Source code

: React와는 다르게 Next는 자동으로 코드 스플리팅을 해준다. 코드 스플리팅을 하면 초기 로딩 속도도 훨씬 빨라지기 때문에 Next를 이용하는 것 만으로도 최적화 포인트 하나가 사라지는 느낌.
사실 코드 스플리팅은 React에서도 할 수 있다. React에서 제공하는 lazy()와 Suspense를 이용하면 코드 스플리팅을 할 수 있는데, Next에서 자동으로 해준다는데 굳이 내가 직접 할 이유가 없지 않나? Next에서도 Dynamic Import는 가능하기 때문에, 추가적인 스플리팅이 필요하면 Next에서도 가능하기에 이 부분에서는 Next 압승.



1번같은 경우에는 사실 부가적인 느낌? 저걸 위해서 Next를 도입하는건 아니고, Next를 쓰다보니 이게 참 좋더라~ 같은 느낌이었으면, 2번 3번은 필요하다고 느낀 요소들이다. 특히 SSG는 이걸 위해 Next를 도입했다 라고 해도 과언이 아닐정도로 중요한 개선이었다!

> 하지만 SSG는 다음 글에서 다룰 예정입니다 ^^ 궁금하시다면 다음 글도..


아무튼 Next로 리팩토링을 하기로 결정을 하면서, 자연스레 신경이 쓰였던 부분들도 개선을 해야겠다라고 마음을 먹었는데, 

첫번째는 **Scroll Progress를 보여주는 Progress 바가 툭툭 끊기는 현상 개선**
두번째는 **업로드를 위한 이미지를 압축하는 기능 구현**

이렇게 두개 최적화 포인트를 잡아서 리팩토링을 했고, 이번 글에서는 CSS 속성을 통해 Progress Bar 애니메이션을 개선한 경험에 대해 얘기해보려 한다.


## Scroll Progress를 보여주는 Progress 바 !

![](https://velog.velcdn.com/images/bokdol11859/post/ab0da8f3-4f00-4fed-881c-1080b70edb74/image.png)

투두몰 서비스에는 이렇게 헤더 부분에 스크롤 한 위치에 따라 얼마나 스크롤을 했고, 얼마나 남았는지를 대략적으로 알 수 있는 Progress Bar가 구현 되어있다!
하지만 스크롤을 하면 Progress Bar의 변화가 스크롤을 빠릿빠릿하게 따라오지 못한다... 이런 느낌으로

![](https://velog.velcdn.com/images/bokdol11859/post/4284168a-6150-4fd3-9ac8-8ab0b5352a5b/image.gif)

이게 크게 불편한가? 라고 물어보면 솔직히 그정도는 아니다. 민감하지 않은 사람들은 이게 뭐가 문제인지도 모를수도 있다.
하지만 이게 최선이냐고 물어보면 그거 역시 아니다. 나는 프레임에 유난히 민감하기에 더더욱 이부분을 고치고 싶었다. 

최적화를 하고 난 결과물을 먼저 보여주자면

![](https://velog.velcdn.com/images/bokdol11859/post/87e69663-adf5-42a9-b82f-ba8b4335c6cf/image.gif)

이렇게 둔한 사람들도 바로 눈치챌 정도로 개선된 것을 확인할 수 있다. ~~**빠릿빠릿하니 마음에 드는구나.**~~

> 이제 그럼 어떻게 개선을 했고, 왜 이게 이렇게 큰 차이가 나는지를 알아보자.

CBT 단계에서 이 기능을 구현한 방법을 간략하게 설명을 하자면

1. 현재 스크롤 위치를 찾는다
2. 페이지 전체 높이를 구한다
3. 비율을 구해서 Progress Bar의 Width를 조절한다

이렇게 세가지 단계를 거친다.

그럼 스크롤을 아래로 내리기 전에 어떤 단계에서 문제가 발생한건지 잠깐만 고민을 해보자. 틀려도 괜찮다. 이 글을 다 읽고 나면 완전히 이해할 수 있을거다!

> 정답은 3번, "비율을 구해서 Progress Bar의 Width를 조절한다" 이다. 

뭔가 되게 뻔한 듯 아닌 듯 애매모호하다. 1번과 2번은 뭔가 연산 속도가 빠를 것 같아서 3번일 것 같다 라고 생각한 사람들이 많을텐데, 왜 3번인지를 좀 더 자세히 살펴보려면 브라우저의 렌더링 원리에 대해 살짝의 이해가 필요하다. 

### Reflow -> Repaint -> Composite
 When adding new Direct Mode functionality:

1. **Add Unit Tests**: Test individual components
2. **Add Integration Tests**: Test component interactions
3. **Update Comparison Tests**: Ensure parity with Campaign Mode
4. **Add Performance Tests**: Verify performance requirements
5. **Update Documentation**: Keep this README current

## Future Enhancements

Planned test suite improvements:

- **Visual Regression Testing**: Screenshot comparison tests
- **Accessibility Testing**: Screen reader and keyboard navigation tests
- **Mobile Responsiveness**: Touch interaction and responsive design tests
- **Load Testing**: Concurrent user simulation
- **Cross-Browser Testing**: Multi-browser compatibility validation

→ **INSTRUCTIONS TO FOLLOW**
Should a line in the material contain "스플리팅을", copy it.

→ **OUTPUT OF THE TASK**
: React와는 다르게 Next는 자동으로 코드 스플리팅을 해준다. 코드 스플리팅을 하면 초기 로딩 속도도 훨씬 빨라지기 때문에 Next를 이용하는 것 만으로도 최적화 포인트 하나가 사라지는 느낌.
사실 코드 스플리팅은 React에서도 할 수 있다. React에서 제공하는 lazy()와 Suspense를 이용하면 코드 스플리팅을 할 수 있는데, Next에서 자동으로 해준다는데 굳이 내가 직접 할 이유가 없지 않나? Next에서도 Dynamic Import는 가능하기 때문에, 추가적인 스플리팅이 필요하면 Next에서도 가능하기에 이 부분에서는 Next 압승.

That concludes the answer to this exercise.